I noticed this last year before putting the lawn mower away that it was getting hard to start. I thought it might be the battery as I had to jump start it to get it going but it's doing it again. Every time I have to start the mower I have to boost it. I cleaned the terminals and placed the battery on charge for a couple of days but when I installed the battery back in it still didnt start with out the extra boost. I also put another battery that has more juice in it and still nothing without the boost. Had the solenoid checked and its working properly so Im completely stuck. I need this lawn back to working order by this weekend as my lawn is getting rather long. Is there anyone can offer some advice on what this could be????


----------



## PeteNM (Sep 18, 2003)

Check the amperage draw from the battery while trying to start. If it's trying to draw to much and everything else is good as you state, your starter may be getting weak. If so, a rebuild or replacement may be necessary.


----------



## pastornator (Jun 11, 2014)

Is your problem the ability to crank over the engine, period (as it it is hard to turn over) or the ability to crank over the engine LONG ENOUGH to start because it is difficult to start?

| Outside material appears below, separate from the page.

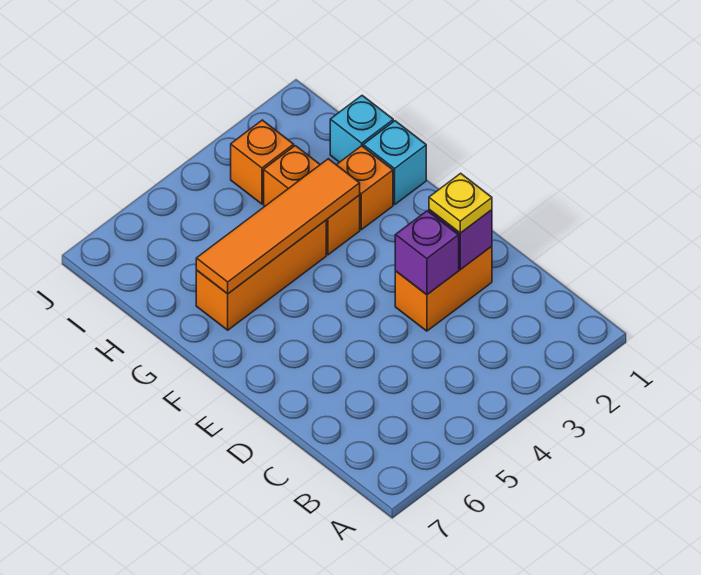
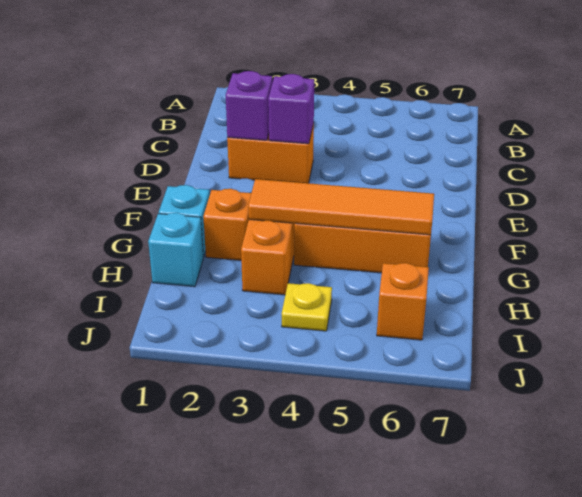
yellow 1x1 plate [429,173,492,233] -> yellow 1x1 plate moved to [282,283,332,331]
orange 1x1 brick [231,120,294,204] -> orange 1x1 brick moved to [377,263,429,340]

Two different issues... One may be related to a starter starting to show its age. The fix for that is to replace or rebuild the starter. The other to an engine that is out of tune or worn enough to be difficult to start.

If it is the latter, you might try a small amount of fuel system cleaner such as Lucas, Techron, Seafoam, etc., (it will only take an ounce or two for the smallish tank on the lawn tractor) and see if that helps. May also be time to clean the air filter, replace the spark plug, or have the valves adjusted.


----------



## okenadie (Feb 20, 2013)

I had the same problem with my 160. Then I took the starter off and found that the grease that was put in when it was made. Had turned to hard gung. I cleaned it out and put in some new grease. And now it starts I was jump starting it every time also. Now it turns over and starts the first try.


----------



## katfix74 (Jun 10, 2014)

Thank you all for replying. Upon further examination my dad and I both determined that we are in desperate need of a new battery. Unfortunately they are too expensive for us right now so we will just be using a battery booster when we need to use the lawn mower. 

Thanks again for all your help


----------